◆ Your goal
Update the records below by changing each "Tickets" to "Passes" and leaving every other part unchanged.

Stored data entries:
========

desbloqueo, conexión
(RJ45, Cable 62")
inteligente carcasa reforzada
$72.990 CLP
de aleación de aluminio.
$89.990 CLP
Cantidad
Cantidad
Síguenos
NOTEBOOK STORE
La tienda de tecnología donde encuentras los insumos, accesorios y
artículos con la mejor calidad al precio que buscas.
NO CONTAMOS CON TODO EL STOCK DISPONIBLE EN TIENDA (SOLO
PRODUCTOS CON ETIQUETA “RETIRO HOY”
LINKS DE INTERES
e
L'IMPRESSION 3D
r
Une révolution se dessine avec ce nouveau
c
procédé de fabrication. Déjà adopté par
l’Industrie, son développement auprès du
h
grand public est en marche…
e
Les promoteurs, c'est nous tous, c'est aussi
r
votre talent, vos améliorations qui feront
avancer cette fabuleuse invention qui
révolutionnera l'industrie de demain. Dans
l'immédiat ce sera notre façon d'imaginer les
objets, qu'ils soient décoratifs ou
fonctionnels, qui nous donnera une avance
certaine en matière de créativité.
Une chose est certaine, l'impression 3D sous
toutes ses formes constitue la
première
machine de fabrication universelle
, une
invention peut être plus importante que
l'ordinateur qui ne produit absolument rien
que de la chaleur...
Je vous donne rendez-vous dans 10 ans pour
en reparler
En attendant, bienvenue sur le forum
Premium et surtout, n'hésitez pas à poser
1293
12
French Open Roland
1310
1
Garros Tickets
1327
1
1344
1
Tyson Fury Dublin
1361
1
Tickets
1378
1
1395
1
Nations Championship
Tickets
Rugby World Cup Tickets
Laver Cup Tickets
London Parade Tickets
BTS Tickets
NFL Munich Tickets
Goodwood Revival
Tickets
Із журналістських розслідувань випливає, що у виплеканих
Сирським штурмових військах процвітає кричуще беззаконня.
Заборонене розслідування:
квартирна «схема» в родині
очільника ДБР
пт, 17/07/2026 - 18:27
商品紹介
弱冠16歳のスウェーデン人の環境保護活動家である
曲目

========

◆ Answer box
desbloqueo, conexión
(RJ45, Cable 62")
inteligente carcasa reforzada
$72.990 CLP
de aleación de aluminio.
$89.990 CLP
Cantidad
Cantidad
Síguenos
NOTEBOOK STORE
La tienda de tecnología donde encuentras los insumos, accesorios y
artículos con la mejor calidad al precio que buscas.
NO CONTAMOS CON TODO EL STOCK DISPONIBLE EN TIENDA (SOLO
PRODUCTOS CON ETIQUETA “RETIRO HOY”
LINKS DE INTERES
e
L'IMPRESSION 3D
r
Une révolution se dessine avec ce nouveau
c
procédé de fabrication. Déjà adopté par
l’Industrie, son développement auprès du
h
grand public est en marche…
e
Les promoteurs, c'est nous tous, c'est aussi
r
votre talent, vos améliorations qui feront
avancer cette fabuleuse invention qui
révolutionnera l'industrie de demain. Dans
l'immédiat ce sera notre façon d'imaginer les
objets, qu'ils soient décoratifs ou
fonctionnels, qui nous donnera une avance
certaine en matière de créativité.
Une chose est certaine, l'impression 3D sous
toutes ses formes constitue la
première
machine de fabrication universelle
, une
invention peut être plus importante que
l'ordinateur qui ne produit absolument rien
que de la chaleur...
Je vous donne rendez-vous dans 10 ans pour
en reparler
En attendant, bienvenue sur le forum
Premium et surtout, n'hésitez pas à poser
1293
12
French Open Roland
1310
1
Garros Passes
1327
1
1344
1
Tyson Fury Dublin
1361
1
Passes
1378
1
1395
1
Nations Championship
Passes
Rugby World Cup Passes
Laver Cup Passes
London Parade Passes
BTS Passes
NFL Munich Passes
Goodwood Revival
Passes
Із журналістських розслідувань випливає, що у виплеканих
Сирським штурмових військах процвітає кричуще беззаконня.
Заборонене розслідування:
квартирна «схема» в родині
очільника ДБР
пт, 17/07/2026 - 18:27
商品紹介
弱冠16歳のスウェーデン人の環境保護活動家である
曲目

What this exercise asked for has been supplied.